Requirement> Nothing may differ between your reply and the listing that follows.

Data in this exercise>
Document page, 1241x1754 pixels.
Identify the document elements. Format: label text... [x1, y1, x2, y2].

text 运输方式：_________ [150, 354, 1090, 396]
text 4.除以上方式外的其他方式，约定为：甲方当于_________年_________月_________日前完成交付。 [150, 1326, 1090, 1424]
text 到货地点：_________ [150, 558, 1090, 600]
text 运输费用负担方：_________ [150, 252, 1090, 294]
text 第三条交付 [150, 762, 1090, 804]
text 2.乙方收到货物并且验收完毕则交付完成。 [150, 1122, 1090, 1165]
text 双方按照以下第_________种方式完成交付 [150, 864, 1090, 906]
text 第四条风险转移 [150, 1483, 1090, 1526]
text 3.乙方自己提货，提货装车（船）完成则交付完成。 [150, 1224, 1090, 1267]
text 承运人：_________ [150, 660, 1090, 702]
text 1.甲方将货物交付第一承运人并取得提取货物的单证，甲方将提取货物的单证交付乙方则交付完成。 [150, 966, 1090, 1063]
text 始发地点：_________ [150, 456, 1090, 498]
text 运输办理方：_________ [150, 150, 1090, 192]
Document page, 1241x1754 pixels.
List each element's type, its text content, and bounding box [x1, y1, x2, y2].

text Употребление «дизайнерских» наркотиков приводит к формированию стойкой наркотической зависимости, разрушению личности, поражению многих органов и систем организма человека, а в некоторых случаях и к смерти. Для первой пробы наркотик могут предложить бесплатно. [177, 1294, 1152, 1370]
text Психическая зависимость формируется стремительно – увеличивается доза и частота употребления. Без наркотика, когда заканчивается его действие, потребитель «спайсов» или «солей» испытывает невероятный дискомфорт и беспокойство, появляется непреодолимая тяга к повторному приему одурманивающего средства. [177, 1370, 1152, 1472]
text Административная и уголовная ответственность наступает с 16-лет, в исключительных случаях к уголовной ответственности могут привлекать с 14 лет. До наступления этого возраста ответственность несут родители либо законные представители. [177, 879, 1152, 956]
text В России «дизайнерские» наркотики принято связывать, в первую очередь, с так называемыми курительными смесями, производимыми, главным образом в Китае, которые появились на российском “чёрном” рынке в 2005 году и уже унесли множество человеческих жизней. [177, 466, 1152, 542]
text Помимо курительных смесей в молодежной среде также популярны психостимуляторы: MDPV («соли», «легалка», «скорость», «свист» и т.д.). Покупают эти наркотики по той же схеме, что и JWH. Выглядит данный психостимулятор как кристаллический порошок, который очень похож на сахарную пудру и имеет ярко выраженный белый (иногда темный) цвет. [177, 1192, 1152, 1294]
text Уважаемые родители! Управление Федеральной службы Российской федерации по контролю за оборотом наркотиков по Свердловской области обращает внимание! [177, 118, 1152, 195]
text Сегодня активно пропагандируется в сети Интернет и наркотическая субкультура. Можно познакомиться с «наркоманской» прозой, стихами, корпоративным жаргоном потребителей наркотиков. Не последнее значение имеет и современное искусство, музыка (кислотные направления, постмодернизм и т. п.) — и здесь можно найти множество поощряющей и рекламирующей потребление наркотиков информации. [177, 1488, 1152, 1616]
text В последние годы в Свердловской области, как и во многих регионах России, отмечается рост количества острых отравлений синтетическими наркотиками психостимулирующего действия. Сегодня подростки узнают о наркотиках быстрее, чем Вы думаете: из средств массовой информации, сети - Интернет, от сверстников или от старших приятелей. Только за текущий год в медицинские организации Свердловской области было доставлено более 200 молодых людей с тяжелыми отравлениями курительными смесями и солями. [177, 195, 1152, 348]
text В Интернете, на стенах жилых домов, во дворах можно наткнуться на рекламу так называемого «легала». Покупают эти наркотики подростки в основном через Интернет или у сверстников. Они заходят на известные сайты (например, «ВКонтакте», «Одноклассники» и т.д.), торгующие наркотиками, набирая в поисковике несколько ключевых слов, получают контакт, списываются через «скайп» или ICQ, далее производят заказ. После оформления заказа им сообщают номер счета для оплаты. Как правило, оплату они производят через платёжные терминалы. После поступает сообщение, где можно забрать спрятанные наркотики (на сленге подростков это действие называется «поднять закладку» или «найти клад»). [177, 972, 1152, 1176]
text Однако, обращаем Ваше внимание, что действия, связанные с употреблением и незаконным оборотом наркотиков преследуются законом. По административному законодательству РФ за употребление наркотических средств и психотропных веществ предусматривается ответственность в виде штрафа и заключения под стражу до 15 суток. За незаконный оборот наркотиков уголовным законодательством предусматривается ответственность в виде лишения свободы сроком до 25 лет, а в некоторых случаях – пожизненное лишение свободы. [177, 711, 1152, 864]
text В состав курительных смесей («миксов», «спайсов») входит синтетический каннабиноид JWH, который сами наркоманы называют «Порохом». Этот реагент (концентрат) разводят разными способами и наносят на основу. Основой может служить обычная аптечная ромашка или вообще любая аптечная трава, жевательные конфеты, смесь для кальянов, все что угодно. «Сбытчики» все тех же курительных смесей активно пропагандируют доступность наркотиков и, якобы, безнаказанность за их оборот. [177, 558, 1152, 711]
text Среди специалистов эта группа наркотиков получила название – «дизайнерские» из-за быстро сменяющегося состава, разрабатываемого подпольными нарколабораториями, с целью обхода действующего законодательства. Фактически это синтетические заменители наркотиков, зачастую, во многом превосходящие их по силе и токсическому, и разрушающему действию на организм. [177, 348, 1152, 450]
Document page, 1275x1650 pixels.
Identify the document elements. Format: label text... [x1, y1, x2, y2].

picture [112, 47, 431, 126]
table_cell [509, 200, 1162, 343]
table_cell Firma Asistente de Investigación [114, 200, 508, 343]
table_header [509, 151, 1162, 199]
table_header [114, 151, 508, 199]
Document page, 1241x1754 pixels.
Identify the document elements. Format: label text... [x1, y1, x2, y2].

Result for this task>
Document page, 1241x1754 pixels.
Identify the document elements. Format: label text... [x1, y1, x2, y2].

text 运输方式：_________ [150, 354, 1090, 396]
text 4.除以上方式外的其他方式，约定为：甲方当于_________年_________月_________日前完成交付。 [150, 1326, 1090, 1424]
text 到货地点：_________ [150, 558, 1090, 600]
text 运输费用负担方：_________ [150, 252, 1090, 294]
text 第三条交付 [150, 762, 1090, 804]
text 2.乙方收到货物并且验收完毕则交付完成。 [150, 1122, 1090, 1165]
text 双方按照以下第_________种方式完成交付 [150, 864, 1090, 906]
text 第四条风险转移 [150, 1483, 1090, 1526]
text 3.乙方自己提货，提货装车（船）完成则交付完成。 [150, 1224, 1090, 1267]
text 承运人：_________ [150, 660, 1090, 702]
text 1.甲方将货物交付第一承运人并取得提取货物的单证，甲方将提取货物的单证交付乙方则交付完成。 [150, 966, 1090, 1063]
text 始发地点：_________ [150, 456, 1090, 498]
text 运输办理方：_________ [150, 150, 1090, 192]
Document page, 1241x1754 pixels.
List each element's type, its text content, and bounding box [x1, y1, x2, y2].

text Употребление «дизайнерских» наркотиков приводит к формированию стойкой наркотической зависимости, разрушению личности, поражению многих органов и систем организма человека, а в некоторых случаях и к смерти. Для первой пробы наркотик могут предложить бесплатно. [177, 1294, 1152, 1370]
text Психическая зависимость формируется стремительно – увеличивается доза и частота употребления. Без наркотика, когда заканчивается его действие, потребитель «спайсов» или «солей» испытывает невероятный дискомфорт и беспокойство, появляется непреодолимая тяга к повторному приему одурманивающего средства. [177, 1370, 1152, 1472]
text Административная и уголовная ответственность наступает с 16-лет, в исключительных случаях к уголовной ответственности могут привлекать с 14 лет. До наступления этого возраста ответственность несут родители либо законные представители. [177, 879, 1152, 956]
text В России «дизайнерские» наркотики принято связывать, в первую очередь, с так называемыми курительными смесями, производимыми, главным образом в Китае, которые появились на российском “чёрном” рынке в 2005 году и уже унесли множество человеческих жизней. [177, 466, 1152, 542]
text Помимо курительных смесей в молодежной среде также популярны психостимуляторы: MDPV («соли», «легалка», «скорость», «свист» и т.д.). Покупают эти наркотики по той же схеме, что и JWH. Выглядит данный психостимулятор как кристаллический порошок, который очень похож на сахарную пудру и имеет ярко выраженный белый (иногда темный) цвет. [177, 1192, 1152, 1294]
text Уважаемые родители! Управление Федеральной службы Российской федерации по контролю за оборотом наркотиков по Свердловской области обращает внимание! [177, 118, 1152, 195]
text Сегодня активно пропагандируется в сети Интернет и наркотическая субкультура. Можно познакомиться с «наркоманской» прозой, стихами, корпоративным жаргоном потребителей наркотиков. Не последнее значение имеет и современное искусство, музыка (кислотные направления, постмодернизм и т. п.) — и здесь можно найти множество поощряющей и рекламирующей потребление наркотиков информации. [177, 1488, 1152, 1616]
text В последние годы в Свердловской области, как и во многих регионах России, отмечается рост количества острых отравлений синтетическими наркотиками психостимулирующего действия. Сегодня подростки узнают о наркотиках быстрее, чем Вы думаете: из средств массовой информации, сети - Интернет, от сверстников или от старших приятелей. Только за текущий год в медицинские организации Свердловской области было доставлено более 200 молодых людей с тяжелыми отравлениями курительными смесями и солями. [177, 195, 1152, 348]
text В Интернете, на стенах жилых домов, во дворах можно наткнуться на рекламу так называемого «легала». Покупают эти наркотики подростки в основном через Интернет или у сверстников. Они заходят на известные сайты (например, «ВКонтакте», «Одноклассники» и т.д.), торгующие наркотиками, набирая в поисковике несколько ключевых слов, получают контакт, списываются через «скайп» или ICQ, далее производят заказ. После оформления заказа им сообщают номер счета для оплаты. Как правило, оплату они производят через платёжные терминалы. После поступает сообщение, где можно забрать спрятанные наркотики (на сленге подростков это действие называется «поднять закладку» или «найти клад»). [177, 972, 1152, 1176]
text Однако, обращаем Ваше внимание, что действия, связанные с употреблением и незаконным оборотом наркотиков преследуются законом. По административному законодательству РФ за употребление наркотических средств и психотропных веществ предусматривается ответственность в виде штрафа и заключения под стражу до 15 суток. За незаконный оборот наркотиков уголовным законодательством предусматривается ответственность в виде лишения свободы сроком до 25 лет, а в некоторых случаях – пожизненное лишение свободы. [177, 711, 1152, 864]
text В состав курительных смесей («миксов», «спайсов») входит синтетический каннабиноид JWH, который сами наркоманы называют «Порохом». Этот реагент (концентрат) разводят разными способами и наносят на основу. Основой может служить обычная аптечная ромашка или вообще любая аптечная трава, жевательные конфеты, смесь для кальянов, все что угодно. «Сбытчики» все тех же курительных смесей активно пропагандируют доступность наркотиков и, якобы, безнаказанность за их оборот. [177, 558, 1152, 711]
text Среди специалистов эта группа наркотиков получила название – «дизайнерские» из-за быстро сменяющегося состава, разрабатываемого подпольными нарколабораториями, с целью обхода действующего законодательства. Фактически это синтетические заменители наркотиков, зачастую, во многом превосходящие их по силе и токсическому, и разрушающему действию на организм. [177, 348, 1152, 450]
Document page, 1275x1650 pixels.
Identify the document elements. Format: label text... [x1, y1, x2, y2].

picture [112, 47, 431, 126]
table_cell [509, 200, 1162, 343]
table_cell Firma Asistente de Investigación [114, 200, 508, 343]
table_header [509, 151, 1162, 199]
table_header [114, 151, 508, 199]
Document page, 1241x1754 pixels.
Identify the document elements. Format: label text... [x1, y1, x2, y2].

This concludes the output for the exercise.